Прежде здесь был пшеничный край, и всюду волновались золотые колосья. Нынче же немногие оставшиеся на плаву фермы растили то, что могли: картошку и прочие корнеплоды да целые поля грибов. Грибы росли всюду: светящиеся звероморы коркой покрывали заборы и камни, бледные побеги душильника обволакивали сухие деревья, а плотные заросли огромных поганок лезли на раскисшую дорогу.

Гниль. Она набухала. Распространялась.

Мы ехали на север, а действие санктуса постепенно заканчивалось, ему на смену спешили похмелье вместе с упадком сил и болью от тумаков. Фермы остались позади, и мы со Шлю оказались на открытой дороге. Вдали серебристо поблескивала речка Юмдир, и сквозь мглу на востоке проглядывала чаща мертвых деревьев, холм, увенчанный руинами сторожевой башни. Мы миновали знак, приколоченный к заросшему грибами мертвому вязу.

«Впереди нежить».

Тяжесть Пьющей Пепел у пояса грела мне душу, но еще больше согревала мысль о крови, сцеженной из сердца птенца. Ко мне уже кралась на красных и скользких лапах жажда. Близилась ночь, впереди уже шумела Юмдир. Я прищурился, вглядываясь во тьму, и сердце у меня упало…

– Твое же шлюхородие…

– Дай угадаю, – рискнул Жан-Франсуа. – Жители Гахэха обрушили мост?

– Oui, – сердито подтвердил Габриэль. – Этот козел епископ мог бы и предупредить. Подъехав ближе, я увидел только швартовные камни да несколько опор, торчащих из воды посреди потока. По пути мне порченых не встретилось, а значит, обрушили мост не зря: мертвяки в провинцию не проникли. Вот только река была слишком быстра и глубока для Шлю.

И в довершение всего повалил снег.

Я натянул треуголку пониже и скорбно похлопал Шлю по шее.

– Прости, девочка. Надо было тебя предупредить, что Боженька любит мне поднасрать при первой возможности.

Кобыла в ответ заржала.

Хлои и ее отряда нигде видно не было. Я сверился с картой и, отыскав на ней ближайшую переправу, поехал в сгущающейся тьме по грунтовой дороге к холму посреди чащи.
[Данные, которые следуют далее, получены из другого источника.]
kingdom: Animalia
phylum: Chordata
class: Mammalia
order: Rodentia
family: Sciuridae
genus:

Вспомнил лицо святой сестры, как она шептала, стиснув мне руку: «Это Грааль, Габриэль. Я тебе, дураку, о Граале толкую».

Да, я повел себя с ней по-скотски, но я был подавлен гибелью Справедливого, да к тому же пьяным и уставшим. Но это лишь полбеды. Дело в том, что при виде старого друга во мне всколыхнулись воспоминания, которые, казалось, я похоронил давно и глубоко. Прошлое восстало, совсем как нежить.

На кой черт мальчишка сдался Дантону?

Почерневшее солнце низко опустилось к горизонту, да и снег валил все сильнее, когда я въехал в мертвую рощу. Я кое-как зажег фонарь и повесил его на седло, но знал, что стоит раз оступиться, и повторятся вчерашние похороны.

– Возможно, нам лучше встать на ночлег, девочка?

В этот момент сквозь непогоду до меня долетел пронзительный звук. Я склонил голову набок и сморгнул снег с ресниц. Я готов был поклясться, что слышал выстрел из пистолета. Последовал другой звук: длинная нота, высокая и приглушенная, которая в прежние времена несла меня на крыльях прямо в пасть преисподней. И я вспомнил Хлою в таверне вчерашней ночью. У нее за спиной висело ружье, а на поясе – окованный серебром рог.

– Дерьмо, – прошипел я.

Я хлопнул Шлю по крупу, и мы поскакали вверх по неровному склону. Кобылка мне досталась не самая проворная, но, несясь галопом во тьму, она проявила недюжинную выносливость. Снова пропел рог, и во рту стало кисло от адреналина, нахлынули воспоминания о ночах в Сан-Мишоне: клятва на моих устах, я в кругу братьев; любовь – мой щит, а вера – меч.

Пред ликом Господа и семерых Его мучеников клянусь: да узнает тьма имя мое и устрашится. Покуда горит она – я есмь пламень. Покуда истекает кровью – я есмь клинок. Покуда грешит она – я есмь угодник Божий.